Шрифт:
Одно из них и немаловажное — кормить себя.
Одевать по сезону.
Иногда лечить.
Иначе говоря, как-то поддерживать себя на плаву.
Но спасательный круг на этот случай вместе с трудовой книжкой мне почему-то не вручили. Может, просто забыли? А может, на мне они и закончились?
И что оставалось?
Ждать проплывающую мимо соломинку?
И хвататься за нее обеими руками.
Иначе река времени быстро и безвозвратно поглотит любого, не имеющего средств для собственного спасения.
Хотя у меня, как у всякого запасливо-порядочного человека, на этот счет имелся спасательный жилет — диплом об окончании провинциального вуза!
Но он к тому времени изрядно подмок и пришел в полную негодность.
Как, добавлю, и моя репутация от совершаемых мной раз за разом неблаговидных поступков.
А потому вряд ли кто мог мне чем-то помочь.
Разве что нагнать уныние на бдительного кадровика.
Потому нужно было плыть, грести самому.
Хоть вдоль, хоть поперек течения;
Работая всеми членами своего плохо тренированного тела.
Каждое мгновение.
Минуту.
Ежечасно и ежесуточно.
Бултыхаясь и изворачиваясь.
Чтоб не быть поглощенным несущим тебя потоком неумолимого времени.
…А что я вообще мог?
Немногое.
Выбор в таких случаях невелик: труд физический.

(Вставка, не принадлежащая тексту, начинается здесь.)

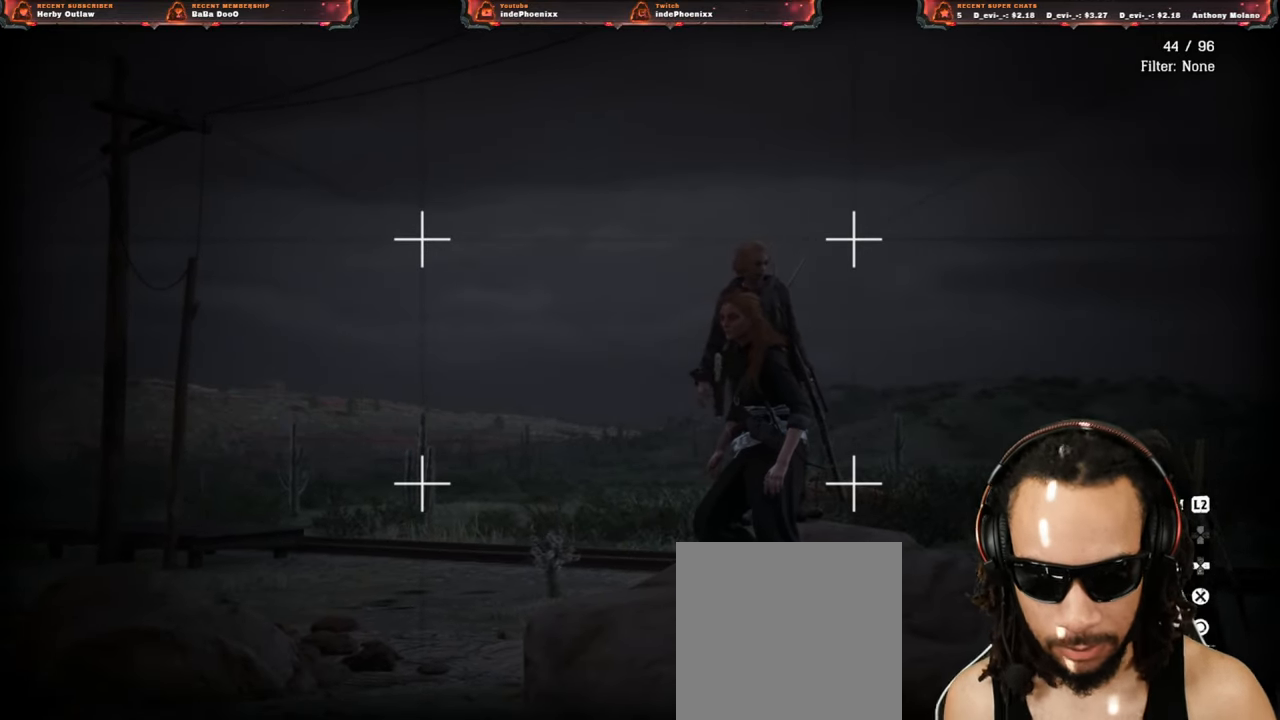
{"buttons": [], "left_stick": "center", "right_stick": "center", "events": [[17, "right_stick", "right"], [250, "right_stick", "center"]]}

Или… с элементами использования собственного довольно среднего интеллекта.
При соответствующей оплате довольно среднего уровня.
Но вот тут-то диплом, даже очень подмокший, но с несмываемой гербовой печатью нашего пролетарского-колхозного государства, из поплавка превращался в грузило, не позволяющее всплыть в трудовой среде человеку с высшим образованием.
Даже сторожем.
Или слесарем ЖЭКа.
Людей с дипломом туда не брали!
Почему?
Догадайтесь сами.
Значит, была на то причина.
Какая?
Ответить решительно затрудняюсь.
Поскольку ответ на этот вопрос унесли с собой почившие в бозе ответственные лица партаппарата.
И тогда меня осенило!
Если начинать исчислять заново свою трудовую биографию, то с чистого листа.
Девственно чистого!
Без единого отпечатка!
Не подчищенного!
Не перелицованного из угрюмого прошлого.
И чтоб я на том месте был первый.
И сам по себе.
И без начальства.
Без трудового коллектива и членства в профсоюзе любого пошиба.
Без восьмерок в ведомости за регулярное посещение своего рабочего места.
Без премий за доблестный труд.
Без квартальных за перевыполнение.
Без отпускных, когда уже не знаешь, какой месяц и день на дворе.
При полной автономности и независимости!
Как братская Куба!
И мне тут же захотелось иметь свой флаг.
Собственный гимн.
И границу.
Отделяющую меня от остального мира.
Но без сторожевых собак и погранконтроля.
И чтоб никто туда и не подумал сунуться.
…Задача не из легких, но вполне выполнима, когда ты думаешь о полной свободе.
Наивно полагая, будто у тебя есть выбор.
В результате выбор мой пал, как стрела легендарного царевича, за городскую черту общенародной оседлости.
За колхозные поля…
В глубь земель отечества нашего…
В бездорожье…
Где и притаилось желанное существо с именем — Свобода.
Тогда как мне больше нравится хорошее русское слово — Воля.
Вот и вздумалось мне на тридцатилетием рубеже уйти на волю.
Обрести свободу.
Коль жизни без нее я в то время не представлял…
То была романтическая влюбленность в жизнь.
Не обремененную окружающими условностями.
И в себя!
Могущего все вынести, преодолеть, пережить.
Выплыть из любого водоворота.
Вскарабкаться на любую вершину и крикнуть оттуда:
— Люди! Как тут хорошо и свободно!
Когда вокруг тебя лишь небо, облака и орлы поднебесные!
…Вот о какой жизни мечталось мне…
После почти десятилетнего заключения в государственном учреждении.
Хотя и не обнесенного высоким забором с колючкой.
Но… не позволяющего глянуть выше того этажа, который был определен для тебя руководством.
А чтоб шагнуть на ступеньку вверх, ты должен был стать таким, как они — сидельцы верхних этажей.